- **ФРАГМЕНТ ТЕКСТА**
- - -
Фильм изначально должен был называться «Людоеды». Работа над сценарием началась еще в 1964 году, причем, по признанию Бергмана, история была «очень личной». Шведская критика приняла фильм довольно прохладно: признавая, что сделан он блестяще, указывали на абсолютную закрытость и асоциальность картины, Бергмана сравнивали с фокусником. В Америке дела шли лучше. Роджер Эберт, например, призывал «принять» хоррор, не задавая вопросов, и тогда фильм «сработает великолепно». Он остроумно сравнил зрителя «Часа волка» со зрителем диснеевской «Белоснежки»: как «Белоснежка» требует от детей «творческого акта воображения», «отказа от недоверия», так фильм Бергмана требует того же от взрослых.

Еве, героине «Стыда» (предварительное название – «Сны о стыде»), кажется, будто все это снится кому-то: «И это не мой сон. Чей-то чужой, а меня загнали туда силой. Нет вокруг ничего по-настоящему реального. Все выдумано. Как, по-твоему, пойдут дела, когда тот, что видел нас во сне, очнется и покраснеет от стыда за свой сон?»

Кто проснется? Бог? Глава семьи? Человек, начавший войну? Автор фильма?

«Стыд», как и «Час волка», начинается с закадровых звуков – с каши из радиосигналов, выстрелов, криков. «А радио у нас сломано», – снова и снова будет повторять героиня, Ева. Это фильм о семейной паре, музыкантах, которые пытаются жить вне войны, со «сломанным радио», но у них не получается. Война приходит и на их остров. «На чьей вы стороне?» – спрашивает у них военный. – «Ни на чьей, мы музыканты». – «Вы были музыкантами. Оркестров больше нет. Значит, вам безразлично, при каком политическом режиме вы живете?» – «Нет! Но война продолжается так долго… и нам так трудно…»
- - -
- **ДАННЫЕ ДЛЯ ЗАДАНИЯ**

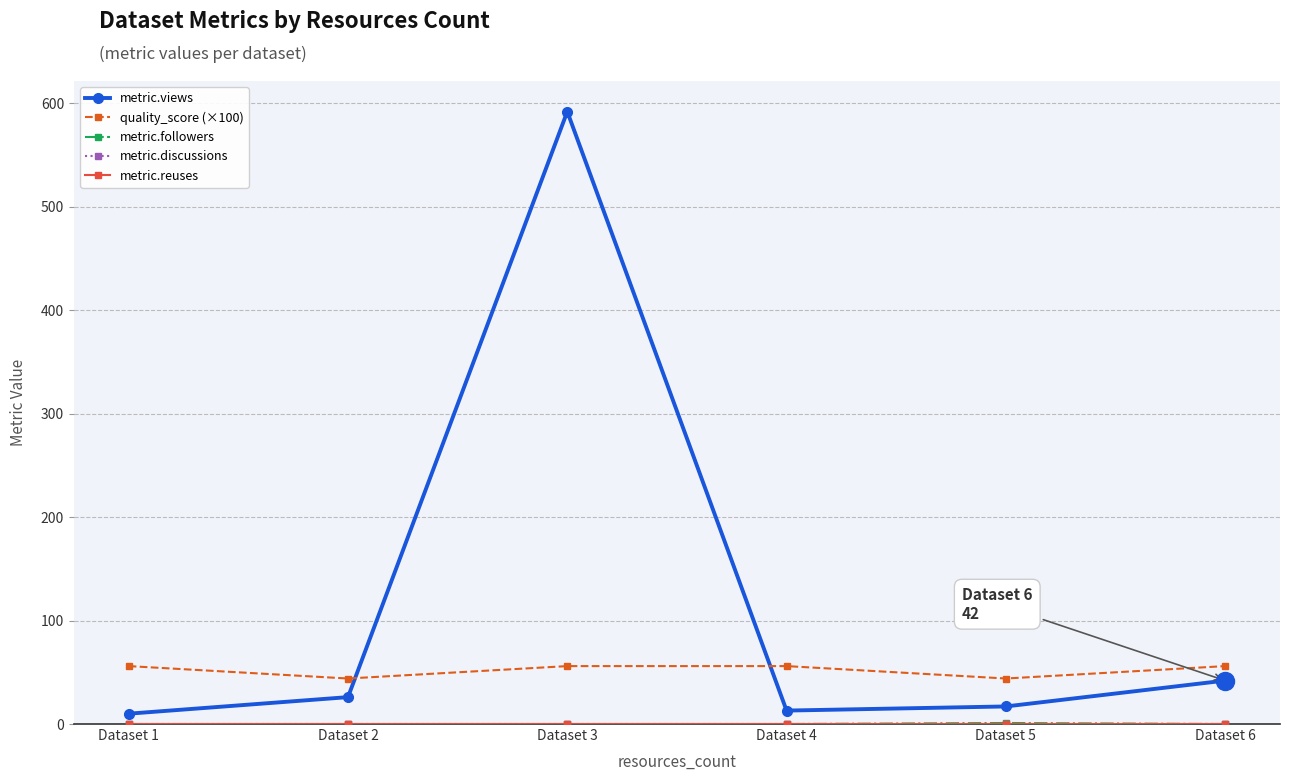

Reading left to right, what are all the values shown in this chart?

metric.views: Dataset 1=10.0	Dataset 2=26.0	Dataset 3=592.0	Dataset 4=13.0	Dataset 5=17.0	Dataset 6=42.0
quality_score (×100): Dataset 1=56.0	Dataset 2=44.0	Dataset 3=56.0	Dataset 4=56.0	Dataset 5=44.0	Dataset 6=56.0
metric.followers: Dataset 1=0.0	Dataset 2=0.0	Dataset 3=0.0	Dataset 4=0.0	Dataset 5=1.0	Dataset 6=0.0
metric.discussions: Dataset 1=0.0	Dataset 2=0.0	Dataset 3=0.0	Dataset 4=0.0	Dataset 5=0.0	Dataset 6=0.0
metric.reuses: Dataset 1=0.0	Dataset 2=0.0	Dataset 3=0.0	Dataset 4=0.0	Dataset 5=0.0	Dataset 6=0.0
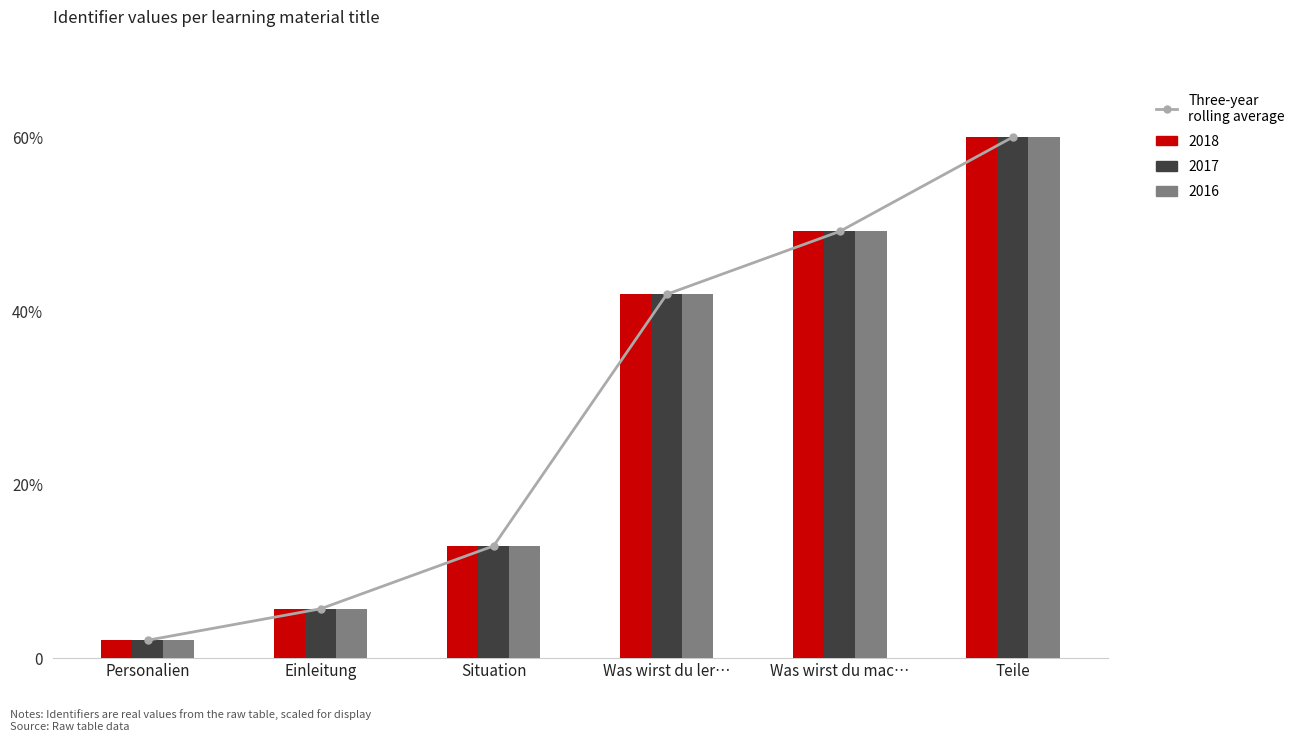

What is the change in value from Situation to Teile?

+47.1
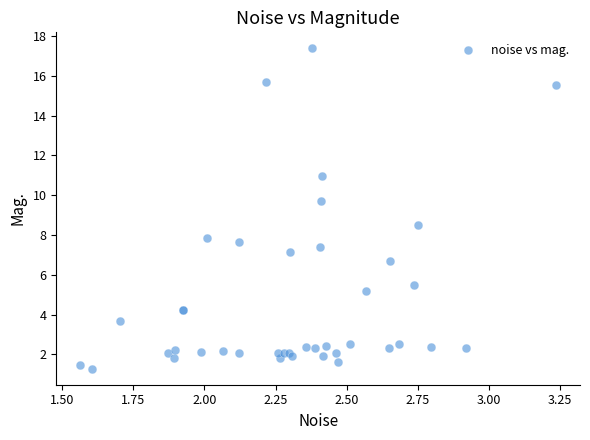

What Y value in the scatter plot is closest to 9?

8.5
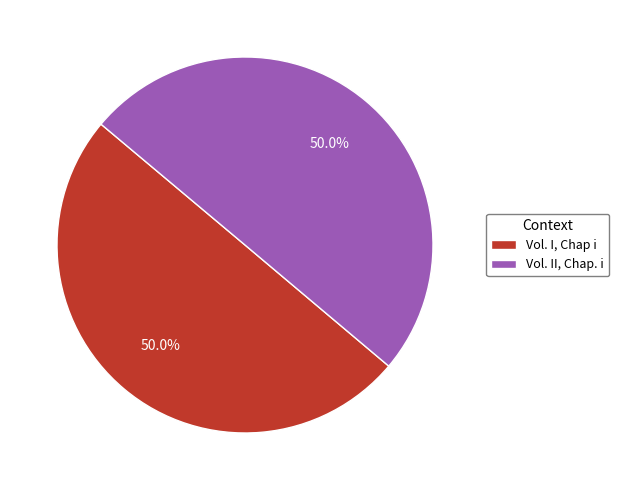

Combined, what portion of the pie is Vol. I, Chap i and Vol. II, Chap. i?

100.0%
- - -
- **СПИСОК ЗАДАНИЙ**
(a) Перепечатайте из фрагмента о фильмах Бергмана всё, начиная со слов «Фильм изначально должен» и вплоть до слов «же от взрослых.».
(b) Выпишите все строки, в которых встречается слово «metric».
Строки никак не связаны с фрагментом о фильмах Бергмана.

- **ОТВЕТЫ К ЗАДАНИЯМ**
(a)
Фильм изначально должен был называться «Людоеды». Работа над сценарием началась еще в 1964 году, причем, по признанию Бергмана, история была «очень личной». Шведская критика приняла фильм довольно прохладно: признавая, что сделан он блестяще, указывали на абсолютную закрытость и асоциальность картины, Бергмана сравнивали с фокусником. В Америке дела шли лучше. Роджер Эберт, например, призывал «принять» хоррор, не задавая вопросов, и тогда фильм «сработает великолепно». Он остроумно сравнил зрителя «Часа волка» со зрителем диснеевской «Белоснежки»: как «Белоснежка» требует от детей «творческого акта воображения», «отказа от недоверия», так фильм Бергмана требует того же от взрослых.

(b)
metric.views: Dataset 1=10.0	Dataset 2=26.0	Dataset 3=592.0	Dataset 4=13.0	Dataset 5=17.0	Dataset 6=42.0
metric.followers: Dataset 1=0.0	Dataset 2=0.0	Dataset 3=0.0	Dataset 4=0.0	Dataset 5=1.0	Dataset 6=0.0
metric.discussions: Dataset 1=0.0	Dataset 2=0.0	Dataset 3=0.0	Dataset 4=0.0	Dataset 5=0.0	Dataset 6=0.0
metric.reuses: Dataset 1=0.0	Dataset 2=0.0	Dataset 3=0.0	Dataset 4=0.0	Dataset 5=0.0	Dataset 6=0.0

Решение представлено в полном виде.